The Guenther House is a restaurant, museum and store located at 205 E. Guenther Street in the King William neighborhood of the Bexar County city of San Antonio in the U.S. state of Texas. Currently operated by C. H. Guenther and Son. Inc., the home was originally built as a private residence in 1859 by Pioneer Flour Mills founder Carl Hilmar Guenther. It was listed on the National Register of Historic Places listings in Bexar County, Texas on October 11, 1990.

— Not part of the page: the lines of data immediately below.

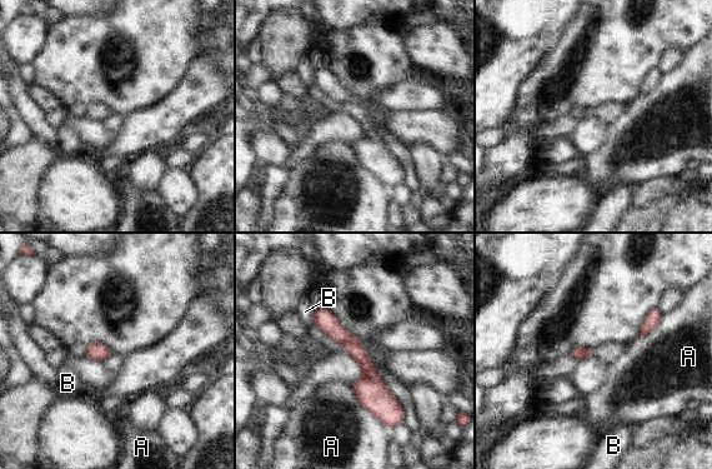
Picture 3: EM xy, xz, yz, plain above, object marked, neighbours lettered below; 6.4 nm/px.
A touches over 380 nm
accept()
A and B are other cells; one neuron here

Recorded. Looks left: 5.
calibre changes
inspect(em, xz, step 4, tint, (1540, 345, 520))

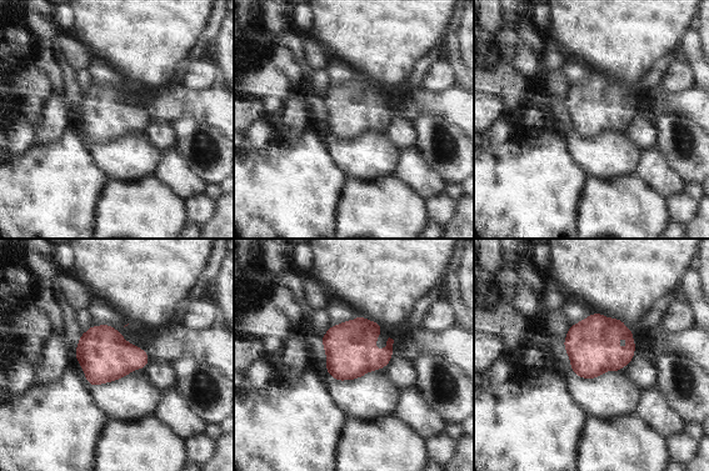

==C.H.Guenther personal life and background==
Carl Hilmar Guenther (1826–1902) was one of eight children born to millwright Carl Gottfried Guenther and his wife Johanne Rosina Koerner Guenther on March 19, 1826, in Weißenfels, Germany. Like his father, he had been trained to be a millwright, and in 1844 became a member of the guild of master millwrights in Europe. He also had trade skills as a cabinet maker and stonemason. In 1848, Guenther traveled to the United States. Guenther declared his intention to become a United States citizen on June 28, 1851. Citizenship was granted to him on October 8, 1854. He became a Justice of the Peace in 1856. On October 7, 1855, Guenther married Dorothea Pape. The couple had seven children.

==Emigration to Texas==
Guenther's first visit to the United States was in 1848 through the port of New York with a sojourn in Wisconsin before returning to Germany. Three years later, Guenther returned through Indianola, Texas, at the time a major entry port for German immigrants.

===Gillespie County===
He relocated southwest of Fredericksburg at Live Oak Creek, near the present site of Lady Bird Johnson Municipal Park, and began constructing his dream of a gristmill. His steam-operated mill was built with imported French millstones. Inclement weather conditions came close to washing away the unfinished mill in a flood. Nevertheless, Guenther persevered and completed what would become known as Pioneer Flour Mills, a wheat and corn operation that served the area residents of Gillespie County.

===San Antonio===
Recurring periods of alternating floods and drought prompted Guenther in 1859 to reassess his situation. After seeing the need for mills to serve San Antonio's growing population, Guenther made the decision to move his base of operations there The site for his new mill would be on land directly adjacent to what became known as the King William Historic District.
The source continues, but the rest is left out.